• WRITTEN TASK:
Copy out everything in the records below, from the line containing "state / province: Missouri" down to the line containing "order: Poales", both of those lines included.

*****

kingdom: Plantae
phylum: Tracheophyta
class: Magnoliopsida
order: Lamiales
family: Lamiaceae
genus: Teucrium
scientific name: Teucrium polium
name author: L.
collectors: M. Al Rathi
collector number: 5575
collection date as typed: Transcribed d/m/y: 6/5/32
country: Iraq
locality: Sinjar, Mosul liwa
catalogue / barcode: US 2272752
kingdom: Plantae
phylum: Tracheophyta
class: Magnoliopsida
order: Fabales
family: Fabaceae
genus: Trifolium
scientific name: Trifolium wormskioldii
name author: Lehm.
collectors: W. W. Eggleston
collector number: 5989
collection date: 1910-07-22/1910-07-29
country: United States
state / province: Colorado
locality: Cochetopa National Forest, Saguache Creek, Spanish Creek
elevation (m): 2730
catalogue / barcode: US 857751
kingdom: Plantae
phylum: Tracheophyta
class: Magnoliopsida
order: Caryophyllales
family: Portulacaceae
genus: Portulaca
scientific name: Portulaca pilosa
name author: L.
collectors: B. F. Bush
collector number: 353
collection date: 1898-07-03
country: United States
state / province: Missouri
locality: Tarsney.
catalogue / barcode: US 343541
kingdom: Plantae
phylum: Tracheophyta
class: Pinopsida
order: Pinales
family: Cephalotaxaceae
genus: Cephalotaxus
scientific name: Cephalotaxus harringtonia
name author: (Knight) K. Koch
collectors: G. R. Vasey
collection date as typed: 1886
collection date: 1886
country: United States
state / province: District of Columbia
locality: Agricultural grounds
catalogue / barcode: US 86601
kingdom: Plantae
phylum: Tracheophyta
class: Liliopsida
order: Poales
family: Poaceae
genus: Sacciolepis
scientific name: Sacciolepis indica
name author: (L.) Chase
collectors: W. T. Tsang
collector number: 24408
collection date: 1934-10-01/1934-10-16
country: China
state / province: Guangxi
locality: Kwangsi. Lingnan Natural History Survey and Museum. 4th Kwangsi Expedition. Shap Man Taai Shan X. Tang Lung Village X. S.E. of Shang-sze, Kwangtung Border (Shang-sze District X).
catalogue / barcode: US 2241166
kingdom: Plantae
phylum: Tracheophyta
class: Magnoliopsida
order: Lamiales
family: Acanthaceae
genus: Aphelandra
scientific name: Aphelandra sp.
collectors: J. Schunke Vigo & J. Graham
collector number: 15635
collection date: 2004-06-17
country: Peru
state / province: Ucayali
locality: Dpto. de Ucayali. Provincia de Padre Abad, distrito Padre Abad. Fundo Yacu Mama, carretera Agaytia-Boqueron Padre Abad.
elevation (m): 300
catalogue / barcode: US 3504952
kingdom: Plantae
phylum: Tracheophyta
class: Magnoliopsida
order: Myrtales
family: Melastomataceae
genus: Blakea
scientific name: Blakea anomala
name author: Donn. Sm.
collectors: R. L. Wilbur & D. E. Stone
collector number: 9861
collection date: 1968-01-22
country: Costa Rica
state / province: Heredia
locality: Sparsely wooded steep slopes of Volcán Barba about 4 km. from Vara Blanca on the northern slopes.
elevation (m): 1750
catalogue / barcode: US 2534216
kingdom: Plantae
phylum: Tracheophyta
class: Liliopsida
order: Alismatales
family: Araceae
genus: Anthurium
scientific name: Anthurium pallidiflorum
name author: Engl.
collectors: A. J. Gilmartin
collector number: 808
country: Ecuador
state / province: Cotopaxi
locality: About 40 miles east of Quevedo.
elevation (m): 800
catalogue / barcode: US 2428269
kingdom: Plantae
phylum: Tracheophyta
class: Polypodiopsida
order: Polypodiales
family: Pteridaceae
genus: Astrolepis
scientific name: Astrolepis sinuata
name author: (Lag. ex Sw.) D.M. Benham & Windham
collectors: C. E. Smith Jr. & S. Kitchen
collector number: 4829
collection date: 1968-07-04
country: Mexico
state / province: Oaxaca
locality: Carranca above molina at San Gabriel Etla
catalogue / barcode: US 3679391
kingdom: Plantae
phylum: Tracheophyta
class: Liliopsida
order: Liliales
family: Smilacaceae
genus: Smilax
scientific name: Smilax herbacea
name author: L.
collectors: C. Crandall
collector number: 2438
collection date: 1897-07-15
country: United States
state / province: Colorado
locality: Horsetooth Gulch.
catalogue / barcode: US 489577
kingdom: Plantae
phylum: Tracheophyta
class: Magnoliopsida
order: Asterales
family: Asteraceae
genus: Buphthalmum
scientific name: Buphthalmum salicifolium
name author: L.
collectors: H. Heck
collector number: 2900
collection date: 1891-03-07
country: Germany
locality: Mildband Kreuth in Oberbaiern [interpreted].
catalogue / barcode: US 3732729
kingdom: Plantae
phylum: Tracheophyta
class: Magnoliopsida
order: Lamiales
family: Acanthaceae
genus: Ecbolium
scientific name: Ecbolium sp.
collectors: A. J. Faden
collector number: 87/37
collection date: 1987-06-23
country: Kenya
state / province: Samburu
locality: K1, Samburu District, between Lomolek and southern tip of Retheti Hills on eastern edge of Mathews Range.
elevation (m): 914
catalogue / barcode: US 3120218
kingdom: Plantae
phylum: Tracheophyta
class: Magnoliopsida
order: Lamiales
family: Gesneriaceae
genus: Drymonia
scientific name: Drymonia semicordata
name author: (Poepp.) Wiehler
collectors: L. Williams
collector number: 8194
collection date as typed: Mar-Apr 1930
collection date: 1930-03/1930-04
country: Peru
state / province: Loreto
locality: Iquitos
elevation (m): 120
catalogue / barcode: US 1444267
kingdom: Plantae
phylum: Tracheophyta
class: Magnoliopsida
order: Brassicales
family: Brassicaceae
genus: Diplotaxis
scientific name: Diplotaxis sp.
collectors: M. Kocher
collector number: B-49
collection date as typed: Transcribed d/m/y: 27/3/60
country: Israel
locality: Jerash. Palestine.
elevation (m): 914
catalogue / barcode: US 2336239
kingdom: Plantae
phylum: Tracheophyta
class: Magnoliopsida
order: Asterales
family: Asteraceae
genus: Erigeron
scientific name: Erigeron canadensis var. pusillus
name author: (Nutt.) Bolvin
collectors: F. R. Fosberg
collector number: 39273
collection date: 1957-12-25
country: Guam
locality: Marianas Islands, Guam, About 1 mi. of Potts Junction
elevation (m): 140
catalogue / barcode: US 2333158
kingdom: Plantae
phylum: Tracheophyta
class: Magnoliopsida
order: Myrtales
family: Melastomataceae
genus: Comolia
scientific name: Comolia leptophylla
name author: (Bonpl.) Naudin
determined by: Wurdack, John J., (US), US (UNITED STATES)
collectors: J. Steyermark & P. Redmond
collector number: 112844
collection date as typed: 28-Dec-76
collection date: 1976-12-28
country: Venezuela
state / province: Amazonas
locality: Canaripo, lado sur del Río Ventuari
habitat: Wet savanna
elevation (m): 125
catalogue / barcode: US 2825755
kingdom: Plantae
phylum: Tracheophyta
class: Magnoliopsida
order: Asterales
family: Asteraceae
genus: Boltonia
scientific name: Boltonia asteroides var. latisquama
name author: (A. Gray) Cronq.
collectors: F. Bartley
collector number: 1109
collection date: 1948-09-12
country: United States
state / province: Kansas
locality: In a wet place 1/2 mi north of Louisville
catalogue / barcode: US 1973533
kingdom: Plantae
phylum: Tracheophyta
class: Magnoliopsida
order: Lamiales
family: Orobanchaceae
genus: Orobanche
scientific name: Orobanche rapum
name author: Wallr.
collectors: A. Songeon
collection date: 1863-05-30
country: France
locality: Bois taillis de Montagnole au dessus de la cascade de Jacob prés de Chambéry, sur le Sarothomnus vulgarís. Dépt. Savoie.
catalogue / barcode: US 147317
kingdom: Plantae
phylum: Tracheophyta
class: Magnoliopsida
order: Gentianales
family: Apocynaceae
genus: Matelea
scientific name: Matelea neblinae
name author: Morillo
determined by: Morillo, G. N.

*****

• PROBLEM SOLUTION:
state / province: Missouri
locality: Tarsney.
catalogue / barcode: US 343541
kingdom: Plantae
phylum: Tracheophyta
class: Pinopsida
order: Pinales
family: Cephalotaxaceae
genus: Cephalotaxus
scientific name: Cephalotaxus harringtonia
name author: (Knight) K. Koch
collectors: G. R. Vasey
collection date as typed: 1886
collection date: 1886
country: United States
state / province: District of Columbia
locality: Agricultural grounds
catalogue / barcode: US 86601
kingdom: Plantae
phylum: Tracheophyta
class: Liliopsida
order: Poales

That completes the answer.